DeepSpeed “democratizes multi-billion-parameter model training and opens the window for many deep learning practitioners to explore bigger and better models,” Microsoft executives Rangan Majumder and  Junhua Wang wrote in a blog post.

New technologies drive cost efficiencies

The giant leap in DeepSpeed’s efficiency is due to new technologies. For example, “ZeRO-Offload” improves how many parameters AI training servers can handle by making creative use of the memory and CPUs in those servers. Another innovation, called “3D parallelism,” distributes work among the training servers in a way that increases hardware efficiency.

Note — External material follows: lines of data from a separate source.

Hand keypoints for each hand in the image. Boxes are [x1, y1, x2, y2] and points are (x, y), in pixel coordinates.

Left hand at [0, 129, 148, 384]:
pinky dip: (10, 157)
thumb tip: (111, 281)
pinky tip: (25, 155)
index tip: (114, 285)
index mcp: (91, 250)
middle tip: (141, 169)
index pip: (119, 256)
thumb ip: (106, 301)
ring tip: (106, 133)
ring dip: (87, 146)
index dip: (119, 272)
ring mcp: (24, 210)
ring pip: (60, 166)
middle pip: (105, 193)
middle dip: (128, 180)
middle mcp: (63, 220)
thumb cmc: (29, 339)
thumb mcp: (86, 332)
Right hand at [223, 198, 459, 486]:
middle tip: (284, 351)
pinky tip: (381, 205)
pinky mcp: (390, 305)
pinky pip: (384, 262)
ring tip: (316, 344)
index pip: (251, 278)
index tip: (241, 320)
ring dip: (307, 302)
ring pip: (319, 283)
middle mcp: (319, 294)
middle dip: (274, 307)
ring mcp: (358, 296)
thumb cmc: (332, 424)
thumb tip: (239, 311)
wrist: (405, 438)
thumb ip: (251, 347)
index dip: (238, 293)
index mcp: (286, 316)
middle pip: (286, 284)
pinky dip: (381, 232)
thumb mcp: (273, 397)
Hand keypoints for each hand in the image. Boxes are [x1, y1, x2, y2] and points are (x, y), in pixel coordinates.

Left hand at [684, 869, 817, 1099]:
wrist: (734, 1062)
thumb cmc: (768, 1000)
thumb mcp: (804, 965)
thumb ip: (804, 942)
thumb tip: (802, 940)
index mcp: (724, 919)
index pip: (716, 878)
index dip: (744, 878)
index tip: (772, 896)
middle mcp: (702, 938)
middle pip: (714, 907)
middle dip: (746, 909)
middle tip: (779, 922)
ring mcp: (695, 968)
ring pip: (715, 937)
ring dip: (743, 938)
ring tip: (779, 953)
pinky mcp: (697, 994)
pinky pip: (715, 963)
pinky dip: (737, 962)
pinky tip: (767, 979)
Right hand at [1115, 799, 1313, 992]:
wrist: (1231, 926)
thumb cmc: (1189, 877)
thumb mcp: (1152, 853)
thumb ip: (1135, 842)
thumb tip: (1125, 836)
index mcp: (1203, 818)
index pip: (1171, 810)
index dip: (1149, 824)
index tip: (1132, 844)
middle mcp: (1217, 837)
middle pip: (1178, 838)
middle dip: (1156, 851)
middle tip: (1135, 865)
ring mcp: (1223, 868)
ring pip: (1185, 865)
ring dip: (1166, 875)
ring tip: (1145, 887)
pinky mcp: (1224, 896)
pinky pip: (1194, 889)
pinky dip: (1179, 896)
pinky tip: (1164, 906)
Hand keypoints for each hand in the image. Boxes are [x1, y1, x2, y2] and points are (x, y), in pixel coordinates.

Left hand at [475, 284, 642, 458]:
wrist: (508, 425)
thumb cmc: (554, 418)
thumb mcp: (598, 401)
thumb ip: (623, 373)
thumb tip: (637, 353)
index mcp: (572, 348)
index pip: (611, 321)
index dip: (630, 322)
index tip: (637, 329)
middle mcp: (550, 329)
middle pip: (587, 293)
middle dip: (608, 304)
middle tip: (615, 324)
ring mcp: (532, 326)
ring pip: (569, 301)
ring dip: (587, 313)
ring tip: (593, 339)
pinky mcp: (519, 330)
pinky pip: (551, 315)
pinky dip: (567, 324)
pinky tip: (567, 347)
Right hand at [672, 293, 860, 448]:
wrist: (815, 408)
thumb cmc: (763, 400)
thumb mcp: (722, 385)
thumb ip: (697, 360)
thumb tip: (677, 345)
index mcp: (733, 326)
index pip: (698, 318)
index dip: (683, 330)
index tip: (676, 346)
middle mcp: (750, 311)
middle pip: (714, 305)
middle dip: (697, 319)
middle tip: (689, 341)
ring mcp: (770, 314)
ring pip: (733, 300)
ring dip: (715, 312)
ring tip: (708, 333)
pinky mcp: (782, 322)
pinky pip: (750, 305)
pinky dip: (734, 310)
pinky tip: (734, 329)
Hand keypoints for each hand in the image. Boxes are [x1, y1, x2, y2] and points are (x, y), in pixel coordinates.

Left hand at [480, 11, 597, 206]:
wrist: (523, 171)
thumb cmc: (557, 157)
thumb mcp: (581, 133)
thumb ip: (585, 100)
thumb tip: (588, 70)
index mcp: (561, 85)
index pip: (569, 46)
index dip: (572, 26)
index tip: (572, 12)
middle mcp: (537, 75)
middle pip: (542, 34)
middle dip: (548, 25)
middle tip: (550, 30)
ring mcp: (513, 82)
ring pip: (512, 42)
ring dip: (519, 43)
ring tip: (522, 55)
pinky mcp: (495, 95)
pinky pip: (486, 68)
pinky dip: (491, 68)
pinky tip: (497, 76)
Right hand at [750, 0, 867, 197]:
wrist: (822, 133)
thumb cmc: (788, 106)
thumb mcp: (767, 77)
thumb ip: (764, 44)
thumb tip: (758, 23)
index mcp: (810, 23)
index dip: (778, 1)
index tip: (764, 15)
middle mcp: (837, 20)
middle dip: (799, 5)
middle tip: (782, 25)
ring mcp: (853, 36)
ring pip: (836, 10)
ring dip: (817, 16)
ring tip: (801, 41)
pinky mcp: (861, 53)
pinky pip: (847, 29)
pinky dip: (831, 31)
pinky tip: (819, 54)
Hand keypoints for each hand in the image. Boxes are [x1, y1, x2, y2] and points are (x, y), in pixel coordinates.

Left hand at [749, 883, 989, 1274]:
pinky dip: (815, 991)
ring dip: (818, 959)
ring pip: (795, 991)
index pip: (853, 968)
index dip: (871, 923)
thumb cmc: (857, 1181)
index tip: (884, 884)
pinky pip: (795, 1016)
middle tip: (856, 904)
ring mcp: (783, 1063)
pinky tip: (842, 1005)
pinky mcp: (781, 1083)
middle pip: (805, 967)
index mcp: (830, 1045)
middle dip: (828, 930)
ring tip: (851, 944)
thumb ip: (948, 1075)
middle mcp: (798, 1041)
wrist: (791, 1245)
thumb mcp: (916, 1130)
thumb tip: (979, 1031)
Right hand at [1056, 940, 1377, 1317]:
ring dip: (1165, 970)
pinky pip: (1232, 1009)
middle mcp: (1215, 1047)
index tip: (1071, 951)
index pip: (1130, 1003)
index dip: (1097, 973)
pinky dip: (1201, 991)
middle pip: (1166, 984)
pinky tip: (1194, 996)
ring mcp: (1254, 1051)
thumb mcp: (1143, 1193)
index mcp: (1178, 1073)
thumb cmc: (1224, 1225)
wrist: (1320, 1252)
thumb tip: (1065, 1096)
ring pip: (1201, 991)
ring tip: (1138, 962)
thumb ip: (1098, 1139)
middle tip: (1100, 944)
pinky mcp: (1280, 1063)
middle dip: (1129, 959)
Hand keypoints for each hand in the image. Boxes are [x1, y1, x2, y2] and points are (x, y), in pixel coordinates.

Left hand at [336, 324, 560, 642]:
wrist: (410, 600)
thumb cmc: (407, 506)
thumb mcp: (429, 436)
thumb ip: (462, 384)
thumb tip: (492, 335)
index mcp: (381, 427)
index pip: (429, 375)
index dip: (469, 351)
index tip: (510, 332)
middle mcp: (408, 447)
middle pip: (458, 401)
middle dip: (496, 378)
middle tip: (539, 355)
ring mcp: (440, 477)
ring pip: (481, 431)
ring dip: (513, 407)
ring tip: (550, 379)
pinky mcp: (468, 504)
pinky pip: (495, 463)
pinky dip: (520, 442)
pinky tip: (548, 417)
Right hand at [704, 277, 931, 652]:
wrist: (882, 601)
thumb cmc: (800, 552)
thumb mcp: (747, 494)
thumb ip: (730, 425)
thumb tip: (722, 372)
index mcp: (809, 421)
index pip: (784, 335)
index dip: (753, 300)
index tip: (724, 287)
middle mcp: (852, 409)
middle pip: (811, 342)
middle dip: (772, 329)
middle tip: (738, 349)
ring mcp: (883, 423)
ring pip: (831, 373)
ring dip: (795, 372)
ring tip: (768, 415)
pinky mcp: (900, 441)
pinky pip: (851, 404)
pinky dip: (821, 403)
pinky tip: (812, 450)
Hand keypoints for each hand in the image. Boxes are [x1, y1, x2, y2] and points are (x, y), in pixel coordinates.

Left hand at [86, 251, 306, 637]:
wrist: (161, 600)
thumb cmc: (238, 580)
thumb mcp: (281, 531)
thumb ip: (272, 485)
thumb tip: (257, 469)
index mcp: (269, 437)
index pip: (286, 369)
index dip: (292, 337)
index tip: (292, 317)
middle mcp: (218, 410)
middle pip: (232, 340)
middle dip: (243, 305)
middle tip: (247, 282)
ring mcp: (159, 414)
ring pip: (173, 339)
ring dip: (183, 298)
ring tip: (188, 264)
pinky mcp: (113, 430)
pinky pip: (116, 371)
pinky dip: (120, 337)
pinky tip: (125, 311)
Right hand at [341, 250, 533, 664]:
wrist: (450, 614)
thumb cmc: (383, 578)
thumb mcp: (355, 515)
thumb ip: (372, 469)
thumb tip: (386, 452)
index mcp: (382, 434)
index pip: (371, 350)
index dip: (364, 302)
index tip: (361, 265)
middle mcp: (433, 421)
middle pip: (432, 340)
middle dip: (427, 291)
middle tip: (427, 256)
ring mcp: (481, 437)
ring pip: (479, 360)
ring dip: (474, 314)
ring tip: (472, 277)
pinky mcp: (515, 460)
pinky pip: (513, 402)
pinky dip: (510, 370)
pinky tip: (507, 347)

“3D parallelism adapts to the varying needs of workload requirements to power extremely large models with over a trillion parameters while achieving near-perfect memory-scaling and throughput-scaling efficiency,” Microsoft’s Majumder and Wang wrote. “In addition, its improved communication efficiency allows users to train multi-billion-parameter models 2–7x faster on regular clusters with limited network bandwidth.”